Zdaniem Sądu, klauzula waloryzacyjna może działać prawidłowo jedynie wówczas, gdy miernik wartości, według którego dokonywana jest waloryzacja ustalany jest w sposób obiektywny, a więc przede wszystkim w sposób niezależny od woli którejkolwiek stron umowy. Umowa kredytu nie przedstawiała natomiast w sposób przejrzysty konkretnych działań mechanizmu wymiany waluty obcej, tak by powodowie byli w stanie samodzielnie oszacować, w oparciu o jednoznaczne i zrozumiałe kryteria, wypływające dla nich z umowy konsekwencje ekonomiczne. Powodowie nie znali sposobu, w jaki Bank kształtował kurs (...) w tabeli kursowej. Umowa nie dawała powodom żadnego instrumentu pozwalającego bronić się przed decyzjami Banku w zakresie wyznaczanego kursu (...), czy też weryfikować jego wysokość. Powodowie zatem zostali pozbawieni oceny, jaka jest realna wysokość ich zadłużenia, jak również wysokość prognozowanych rat kapitałowo-odsetkowych w dacie podpisania umowy.
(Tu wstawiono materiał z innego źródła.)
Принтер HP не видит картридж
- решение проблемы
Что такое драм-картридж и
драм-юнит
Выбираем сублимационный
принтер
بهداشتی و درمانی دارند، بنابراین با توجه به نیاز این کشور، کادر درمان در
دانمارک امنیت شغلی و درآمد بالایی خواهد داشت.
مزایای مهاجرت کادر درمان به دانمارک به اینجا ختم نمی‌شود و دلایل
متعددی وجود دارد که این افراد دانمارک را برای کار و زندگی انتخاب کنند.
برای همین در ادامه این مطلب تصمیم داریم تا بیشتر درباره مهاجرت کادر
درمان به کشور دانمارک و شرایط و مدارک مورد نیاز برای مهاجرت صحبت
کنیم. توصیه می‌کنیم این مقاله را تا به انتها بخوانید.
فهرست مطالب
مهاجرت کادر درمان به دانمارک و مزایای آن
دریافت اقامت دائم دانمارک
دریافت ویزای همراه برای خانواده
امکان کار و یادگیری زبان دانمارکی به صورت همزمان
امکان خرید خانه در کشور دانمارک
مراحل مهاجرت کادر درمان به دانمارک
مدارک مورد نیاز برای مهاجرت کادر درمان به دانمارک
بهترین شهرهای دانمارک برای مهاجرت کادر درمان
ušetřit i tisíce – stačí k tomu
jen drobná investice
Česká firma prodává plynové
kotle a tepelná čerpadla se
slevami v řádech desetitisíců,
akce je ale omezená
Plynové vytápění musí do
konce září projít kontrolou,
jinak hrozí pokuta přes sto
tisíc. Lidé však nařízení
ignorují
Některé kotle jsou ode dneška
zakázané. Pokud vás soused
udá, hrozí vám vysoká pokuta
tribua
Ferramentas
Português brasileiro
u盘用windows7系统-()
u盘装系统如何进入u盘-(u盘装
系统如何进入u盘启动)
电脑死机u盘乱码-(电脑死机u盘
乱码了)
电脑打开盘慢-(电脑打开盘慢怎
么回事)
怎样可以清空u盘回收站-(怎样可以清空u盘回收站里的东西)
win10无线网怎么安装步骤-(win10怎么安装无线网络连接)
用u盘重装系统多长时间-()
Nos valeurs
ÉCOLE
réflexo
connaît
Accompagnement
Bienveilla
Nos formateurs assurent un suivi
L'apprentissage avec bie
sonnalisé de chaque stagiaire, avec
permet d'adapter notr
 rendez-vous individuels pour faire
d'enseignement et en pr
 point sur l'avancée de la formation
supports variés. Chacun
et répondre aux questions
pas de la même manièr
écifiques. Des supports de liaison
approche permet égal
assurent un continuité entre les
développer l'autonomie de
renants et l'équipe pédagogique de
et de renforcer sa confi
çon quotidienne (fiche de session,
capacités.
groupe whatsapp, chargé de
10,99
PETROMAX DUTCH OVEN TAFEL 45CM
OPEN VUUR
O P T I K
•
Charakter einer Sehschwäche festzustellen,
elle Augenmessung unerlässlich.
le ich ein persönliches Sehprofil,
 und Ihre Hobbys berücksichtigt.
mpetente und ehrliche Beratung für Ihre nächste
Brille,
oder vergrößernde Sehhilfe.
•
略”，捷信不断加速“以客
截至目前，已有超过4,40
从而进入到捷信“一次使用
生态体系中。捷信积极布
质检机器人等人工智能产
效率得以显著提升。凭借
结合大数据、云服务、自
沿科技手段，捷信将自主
Podkreślić też należy, że niedookreślenie w stosowanym przez pozwanego formularzu umowy sposobu ustalania kursu wymiany walut, w oparciu o który Bank określił kwotę kredytu udzielonego powodom w walucie waloryzacji jak też kwoty poszczególnych rat w walucie waloryzacji pozostawało w sprzeczności z treścią Rekomendacji S Komisji Nadzoru Bankowego dotyczącej dobrych praktyk w zakresie ekspozycji kredytów zabezpieczonych hipotecznie, które to rekomendacje miały być wprowadzone w bankach nie później niż do dnia 01 lipca 2006r. Oczywiście rekomendacja ta nie ma charakteru wiążącego, ale pozwala ona ocenić kwestionowane przez powodów zapisy umowy kredytu z punktu widzenia spełnienia (a de facto nie spełnienia) przez nie kryterium zgodności z dobrymi obyczajami. Owe dobre obyczaje – w zakresie konstruowania zapisów umów kredytu tyczących się określania kwoty udzielonego kredytu w walucie waloryzacji, jak kwoty poszczególnych rat w walucie waloryzacji – ukształtowała właśnie cytowana Rekomendacja S Komisji Nadzoru Bankowego. Skoro zaś poprzednik prawny pozwanego zapisy tej rekomendacji zignorował w swej praktyce, to tym samym dobre obyczaje – w omawianym zakresie – naruszył.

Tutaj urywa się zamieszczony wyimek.